Provided data
········
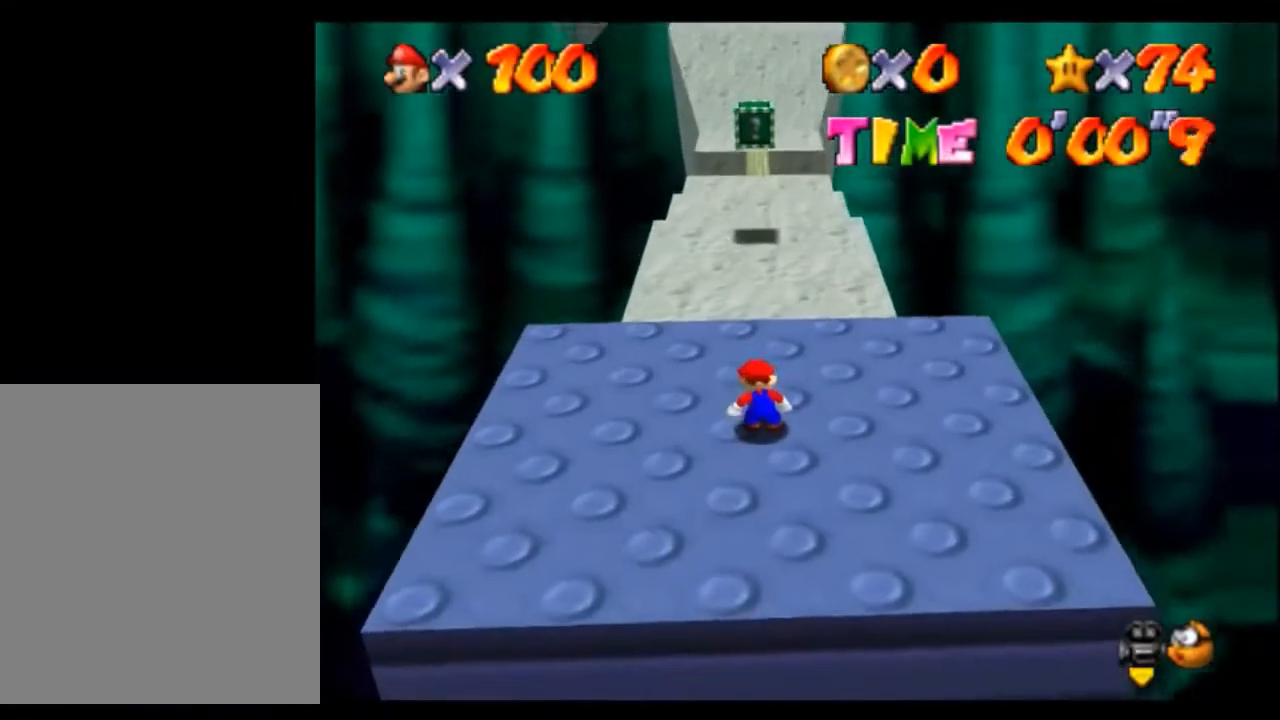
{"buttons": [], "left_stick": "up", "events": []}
········
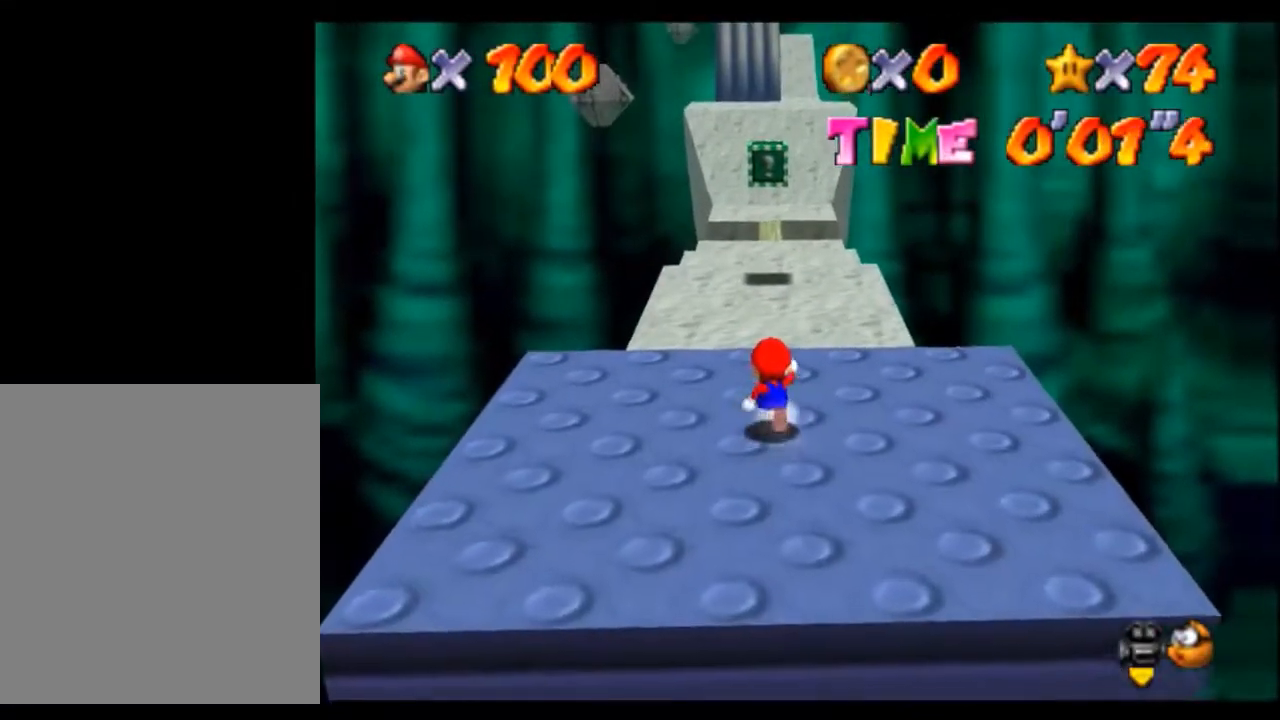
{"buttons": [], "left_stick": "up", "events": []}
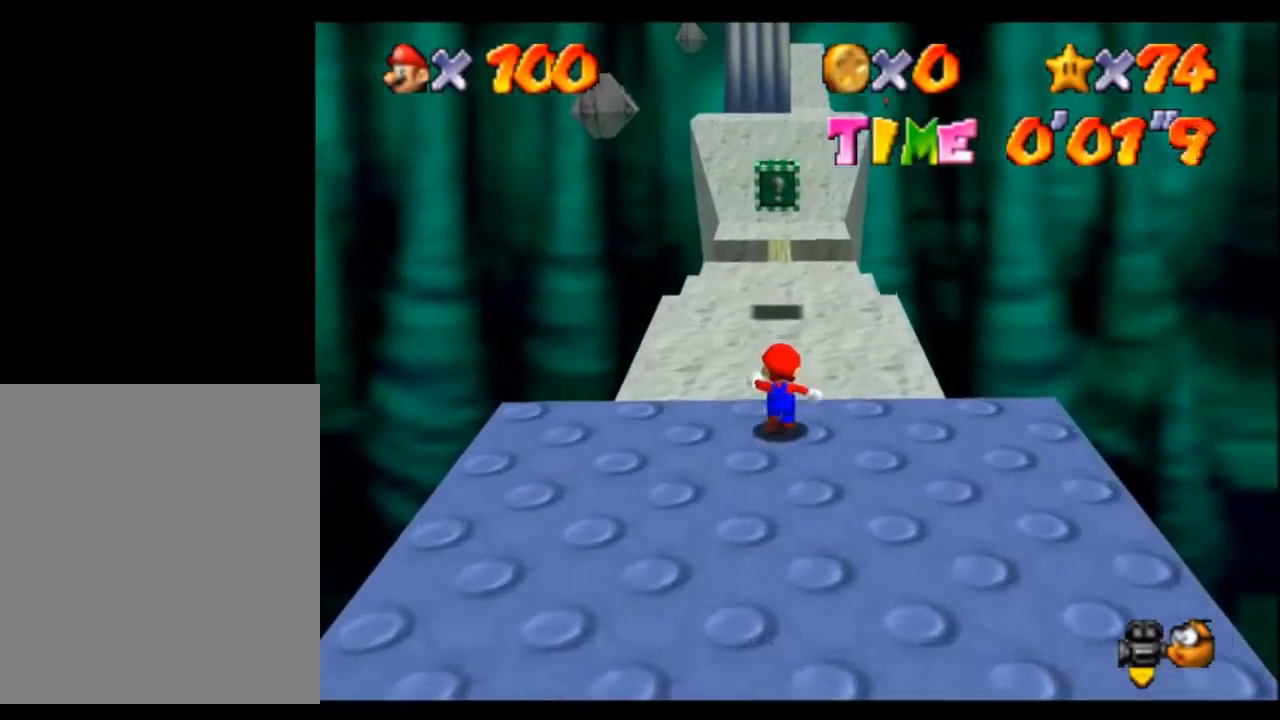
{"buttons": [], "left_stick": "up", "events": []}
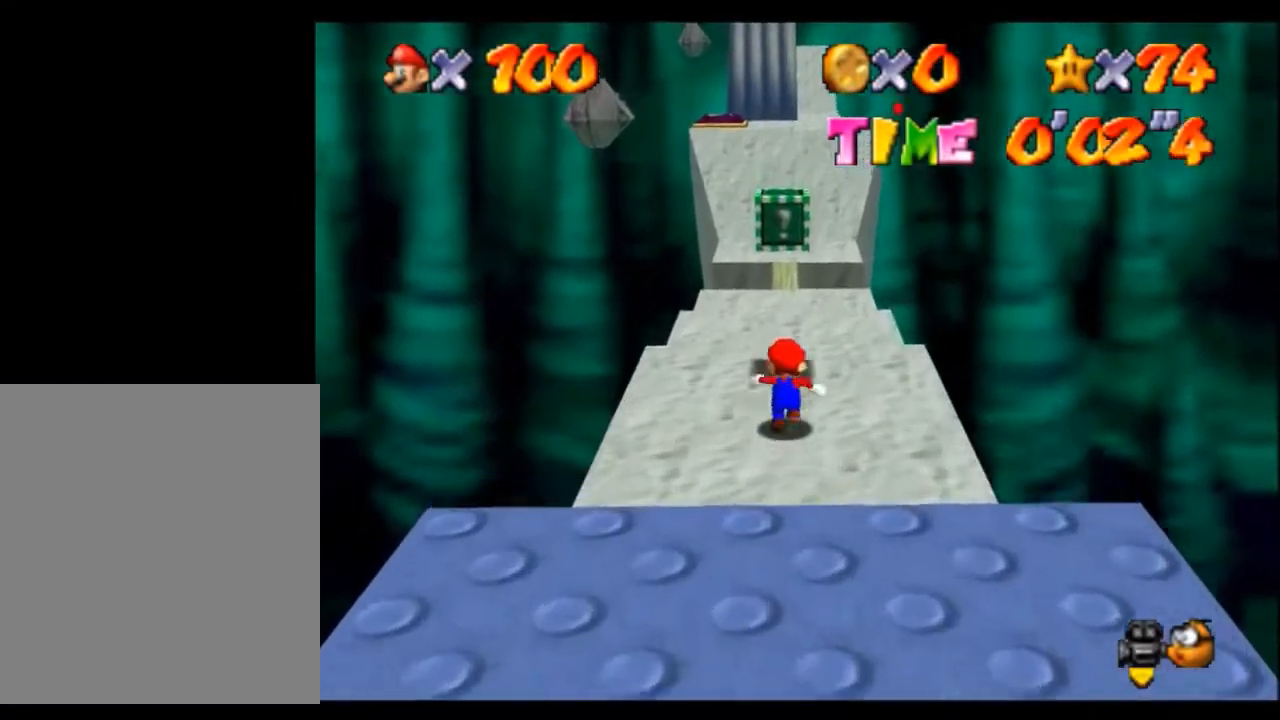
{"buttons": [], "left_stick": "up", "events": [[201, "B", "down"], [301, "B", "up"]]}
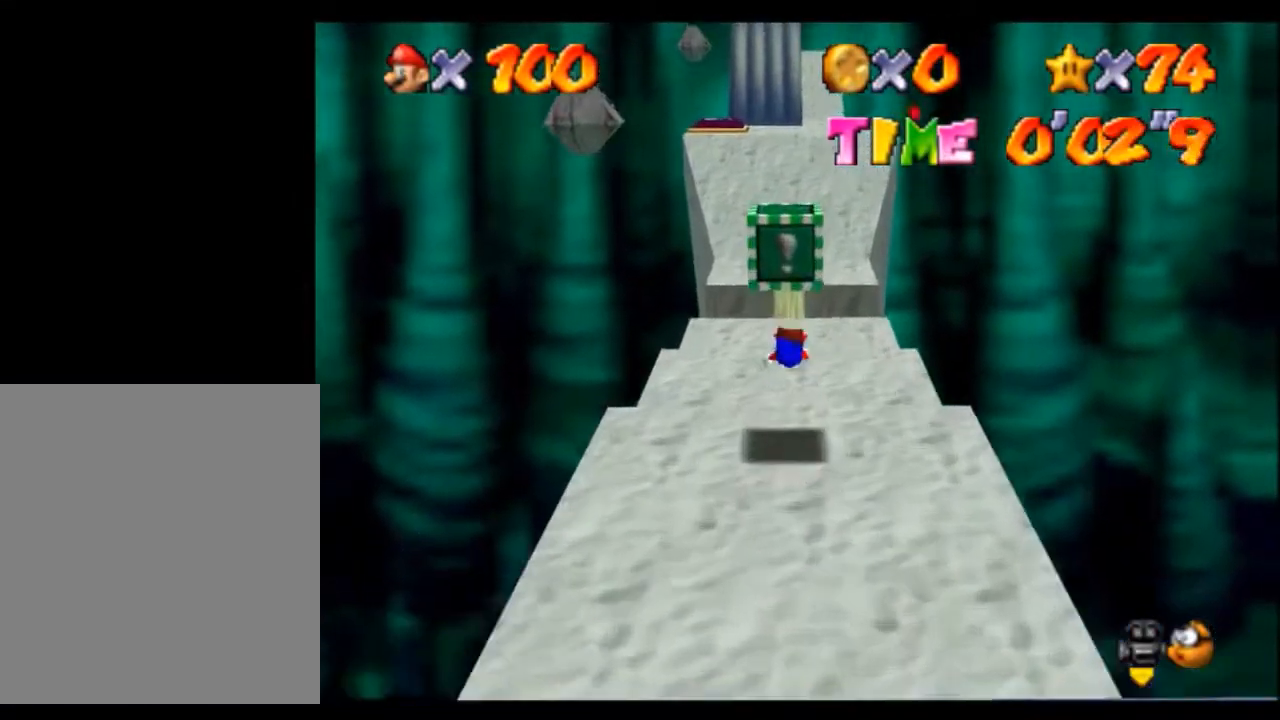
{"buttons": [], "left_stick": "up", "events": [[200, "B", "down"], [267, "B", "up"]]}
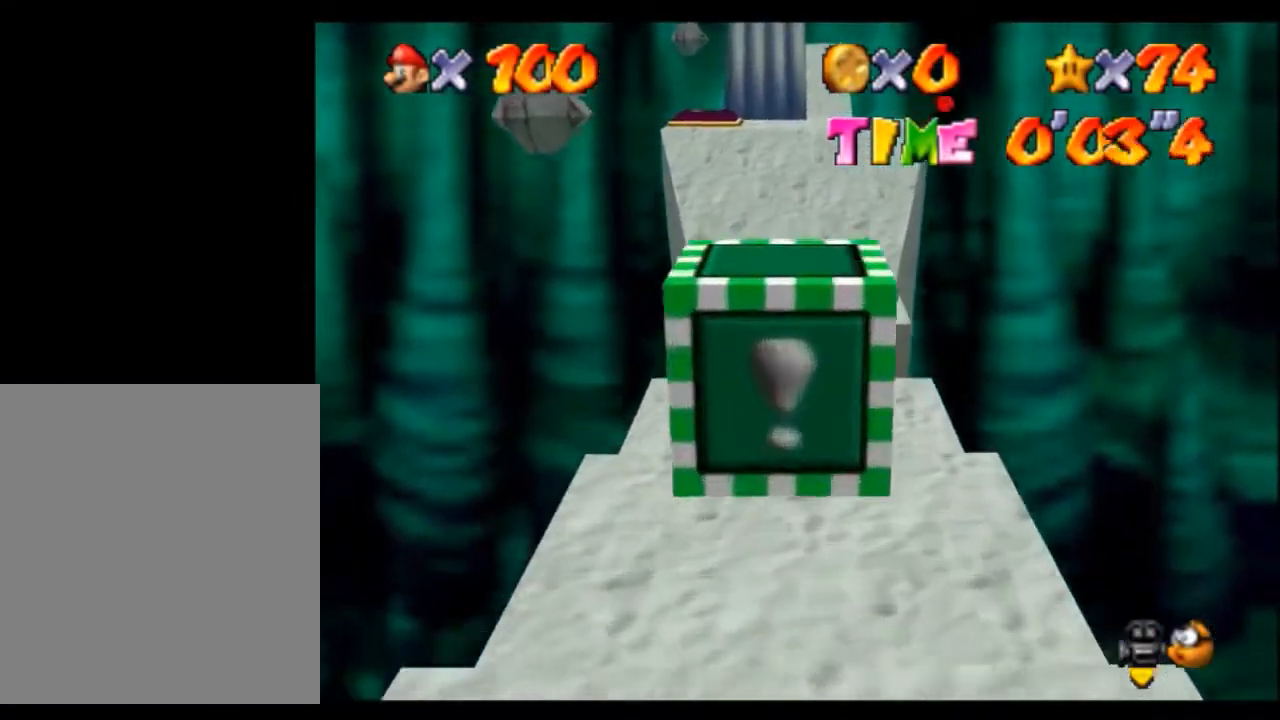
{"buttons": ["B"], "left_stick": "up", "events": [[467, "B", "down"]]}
········
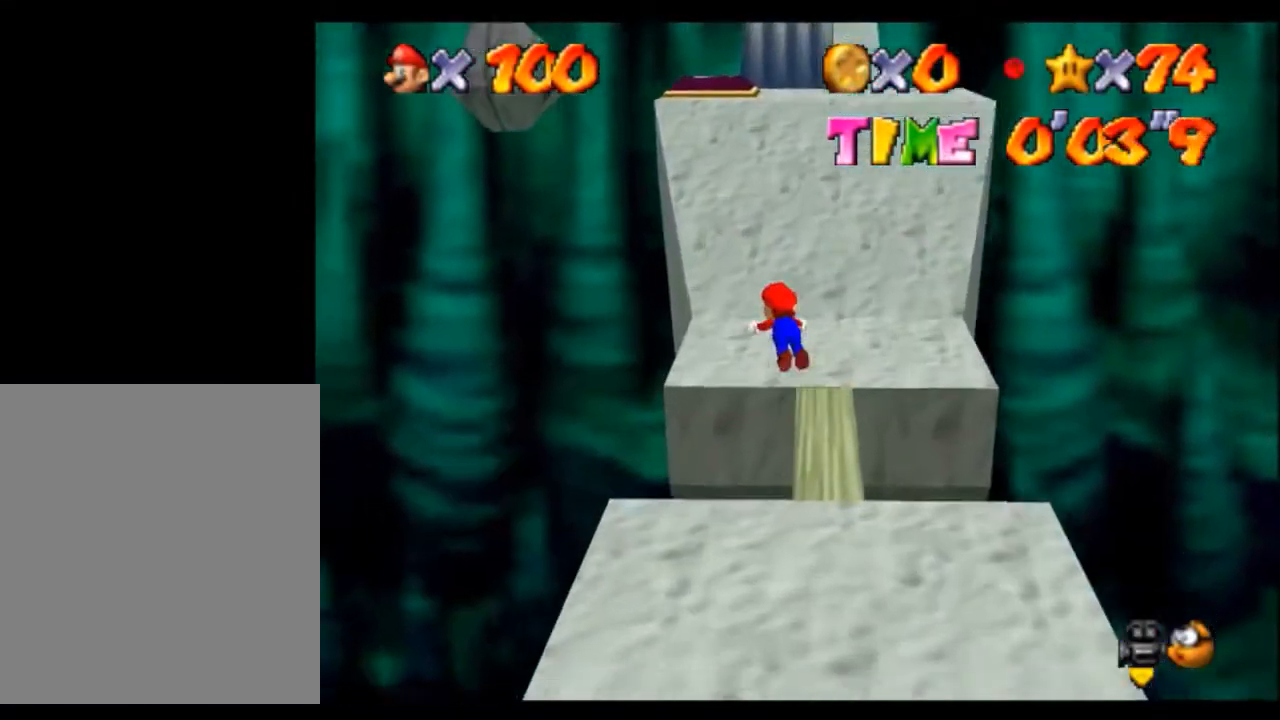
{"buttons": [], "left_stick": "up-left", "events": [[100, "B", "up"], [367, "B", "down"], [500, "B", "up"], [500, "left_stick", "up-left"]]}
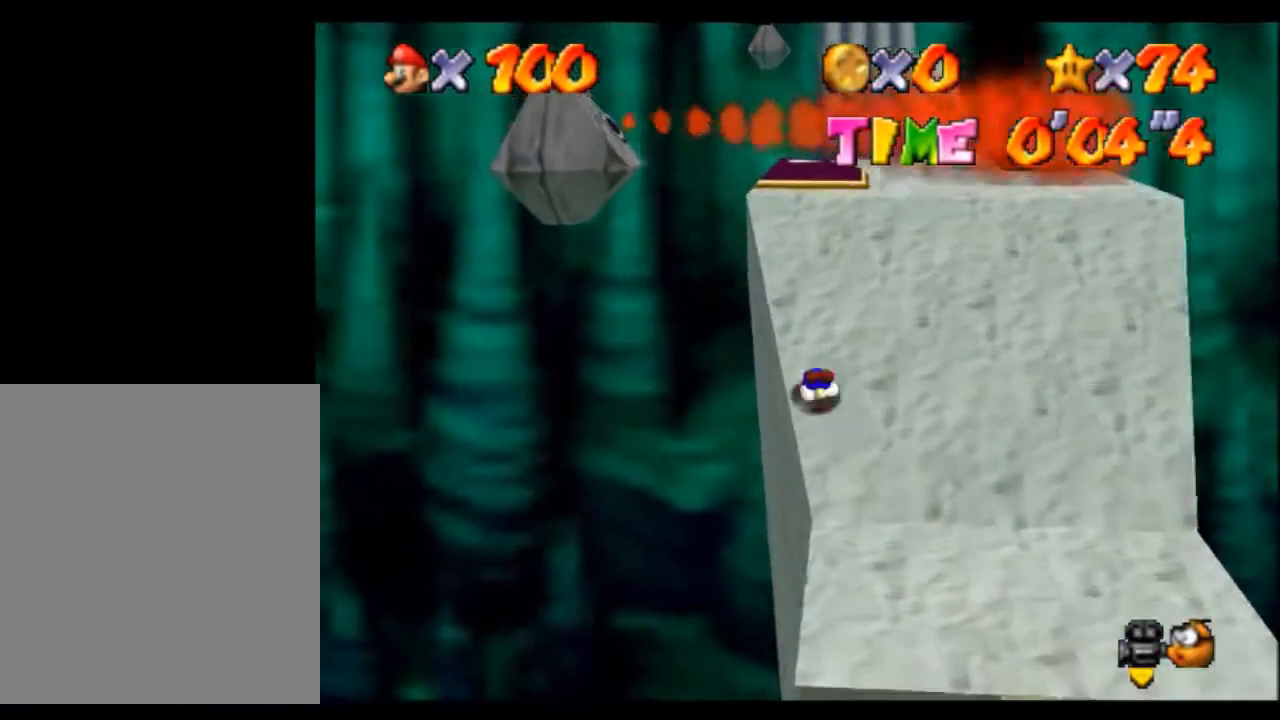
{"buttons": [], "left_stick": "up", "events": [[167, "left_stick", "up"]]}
········
Brief
Look through the entries above. Copy out every line holding the word "down".

Solution
{"buttons": [], "left_stick": "up", "events": [[201, "B", "down"], [301, "B", "up"]]}
{"buttons": [], "left_stick": "up", "events": [[200, "B", "down"], [267, "B", "up"]]}
{"buttons": ["B"], "left_stick": "up", "events": [[467, "B", "down"]]}
{"buttons": [], "left_stick": "up-left", "events": [[100, "B", "up"], [367, "B", "down"], [500, "B", "up"], [500, "left_stick", "up-left"]]}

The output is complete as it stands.